#### Task to complete:
Copy the Roger Holloway text word for word, starting at "Roger Graham Holloway" and ending at "big game hunter.".

#### Text passage:

= Roger Holloway =

Roger Graham Holloway OBE (24 November 1933 – 31 October 2010) had many occupations during a colourful life, including: soldier, big game hunter, international wine and spirit merchant and Anglican priest. He was the youngest of six children of a civil servant. His family had a military tradition.

He was brought up in Blackheath, London and educated at Eastbourne College. For National Service, he was a platoon commander in Kenya during the emergency. After that, he was assistant to a professional big game hunter.

#### Material shown:
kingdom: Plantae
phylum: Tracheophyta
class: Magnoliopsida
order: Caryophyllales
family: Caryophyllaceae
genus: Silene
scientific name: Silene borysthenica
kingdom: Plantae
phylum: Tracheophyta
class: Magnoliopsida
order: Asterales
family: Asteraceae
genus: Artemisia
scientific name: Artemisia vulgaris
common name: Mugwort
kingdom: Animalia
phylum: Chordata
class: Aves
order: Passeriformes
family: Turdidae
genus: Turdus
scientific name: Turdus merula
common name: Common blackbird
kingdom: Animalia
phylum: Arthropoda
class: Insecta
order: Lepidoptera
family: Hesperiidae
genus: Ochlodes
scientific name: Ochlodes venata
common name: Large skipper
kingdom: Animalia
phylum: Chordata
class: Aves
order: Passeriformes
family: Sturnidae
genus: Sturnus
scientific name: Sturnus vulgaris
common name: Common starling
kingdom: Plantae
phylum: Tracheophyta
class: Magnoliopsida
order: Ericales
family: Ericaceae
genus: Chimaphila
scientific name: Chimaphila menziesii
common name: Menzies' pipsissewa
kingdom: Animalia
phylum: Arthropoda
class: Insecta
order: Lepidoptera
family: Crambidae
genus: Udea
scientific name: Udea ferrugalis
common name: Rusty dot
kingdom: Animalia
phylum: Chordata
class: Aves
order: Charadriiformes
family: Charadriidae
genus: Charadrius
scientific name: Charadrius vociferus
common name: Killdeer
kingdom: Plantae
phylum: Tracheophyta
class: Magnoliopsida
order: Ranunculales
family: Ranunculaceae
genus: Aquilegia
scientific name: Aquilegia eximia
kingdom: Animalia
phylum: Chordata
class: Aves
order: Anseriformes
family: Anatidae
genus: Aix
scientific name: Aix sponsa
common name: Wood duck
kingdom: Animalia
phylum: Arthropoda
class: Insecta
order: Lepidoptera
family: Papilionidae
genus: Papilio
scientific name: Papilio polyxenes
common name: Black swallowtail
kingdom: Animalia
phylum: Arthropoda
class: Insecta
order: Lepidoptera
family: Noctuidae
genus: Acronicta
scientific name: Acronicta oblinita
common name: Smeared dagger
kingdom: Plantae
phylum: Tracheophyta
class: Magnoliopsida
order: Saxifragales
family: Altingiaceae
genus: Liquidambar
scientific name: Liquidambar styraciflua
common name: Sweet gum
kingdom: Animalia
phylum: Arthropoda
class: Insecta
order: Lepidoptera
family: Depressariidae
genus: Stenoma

#### Answer to this problem:
Roger Graham Holloway OBE (24 November 1933 – 31 October 2010) had many occupations during a colourful life, including: soldier, big game hunter, international wine and spirit merchant and Anglican priest. He was the youngest of six children of a civil servant. His family had a military tradition.

He was brought up in Blackheath, London and educated at Eastbourne College. For National Service, he was a platoon commander in Kenya during the emergency. After that, he was assistant to a professional big game hunter.